Hospitals have been at maximum capacity since day one, with patients spilling out into the streets. Same here in Seattle. What caused this? Doctors like myself have been working around the clock to find out. Blood samples from infected patients from Harborview were rushed over here and we’ve been running all known tests, but the results are coming back negative for everything—no identifiable bacteria, virus, or parasite. Yet people are stricken with severe aches and pains all over their bodies—“like knives sticking into every muscle.” And then things got worse.

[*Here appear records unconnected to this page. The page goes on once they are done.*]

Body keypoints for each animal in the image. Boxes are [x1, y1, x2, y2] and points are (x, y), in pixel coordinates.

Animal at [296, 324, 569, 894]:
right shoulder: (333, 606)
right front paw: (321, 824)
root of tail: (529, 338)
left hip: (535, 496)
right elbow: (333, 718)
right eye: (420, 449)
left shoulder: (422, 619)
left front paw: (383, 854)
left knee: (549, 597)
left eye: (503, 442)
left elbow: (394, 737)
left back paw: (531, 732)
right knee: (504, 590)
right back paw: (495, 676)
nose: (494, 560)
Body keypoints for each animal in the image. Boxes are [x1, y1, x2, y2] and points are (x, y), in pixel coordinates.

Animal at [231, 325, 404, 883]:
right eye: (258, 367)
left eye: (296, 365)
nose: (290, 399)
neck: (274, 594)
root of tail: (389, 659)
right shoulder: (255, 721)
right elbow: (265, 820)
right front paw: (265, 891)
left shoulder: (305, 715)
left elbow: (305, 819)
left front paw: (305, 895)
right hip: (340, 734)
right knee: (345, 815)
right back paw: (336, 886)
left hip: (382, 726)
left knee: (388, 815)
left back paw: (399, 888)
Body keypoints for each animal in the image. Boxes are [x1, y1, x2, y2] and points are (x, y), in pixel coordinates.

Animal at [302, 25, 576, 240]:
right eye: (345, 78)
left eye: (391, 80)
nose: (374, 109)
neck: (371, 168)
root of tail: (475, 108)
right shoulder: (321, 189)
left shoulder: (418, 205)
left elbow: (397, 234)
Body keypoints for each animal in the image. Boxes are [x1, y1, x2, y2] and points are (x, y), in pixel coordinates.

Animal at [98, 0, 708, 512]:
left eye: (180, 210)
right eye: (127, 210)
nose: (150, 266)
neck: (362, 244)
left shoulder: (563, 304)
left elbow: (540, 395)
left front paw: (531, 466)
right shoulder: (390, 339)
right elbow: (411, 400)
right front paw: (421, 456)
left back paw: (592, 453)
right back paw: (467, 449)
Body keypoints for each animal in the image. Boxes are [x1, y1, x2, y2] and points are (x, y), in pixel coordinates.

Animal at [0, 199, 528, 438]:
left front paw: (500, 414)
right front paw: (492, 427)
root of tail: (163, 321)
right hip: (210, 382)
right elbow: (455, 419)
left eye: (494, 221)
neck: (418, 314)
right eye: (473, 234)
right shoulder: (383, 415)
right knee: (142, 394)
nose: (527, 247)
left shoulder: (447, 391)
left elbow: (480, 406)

My lab is down to a skeleton crew as many of my team have been hospitalized, or are in line waiting to be. I feel helpless. At this point we’re doing such research as we can, but I’ve also just been making up tests out of thin air, figuring if I get a result I’ll backtrack to the scientific method later. Like stick an electric wire in a blood culture. Anything? Nothing. The power’s out now, backup generator too. I ran a paperclip from a 9-v
olt battery. What does that prove? Nothing.
Everything’s falling apart.
In the first few days of outbreak, horrific instances of suffering were broadcast on television and the internet, but mostly just short of the last stage of infection. But I’ve witnessed all of the following stages firsthand among fellow colleagues. Physical symptoms at the onset of illness can be categorized as follows:
Onset Physical Symptoms
Eyes: The sclera become enlarged and bloodshot.
Ear canals swell shut, creating a tremendous pounding sensation.
Nose and mouth: Tissues engorge with fluid. Severe constriction of nasal passage and throat.
Chest: Chest area “feels tight, like a squeezed sponge.” Breathing becomes short and rapid. Lungs struggle for oxygen.
Stomach: Severe stomach cramping and constipation reported. Subjects are unable to digest more food, experience vomiting and diarrhea.
Arms, legs, back: Complaints of muscular aches similar to flu symptoms. (No evidence of viral infection.) These symptoms accelerate acutely, causing intense physical pain.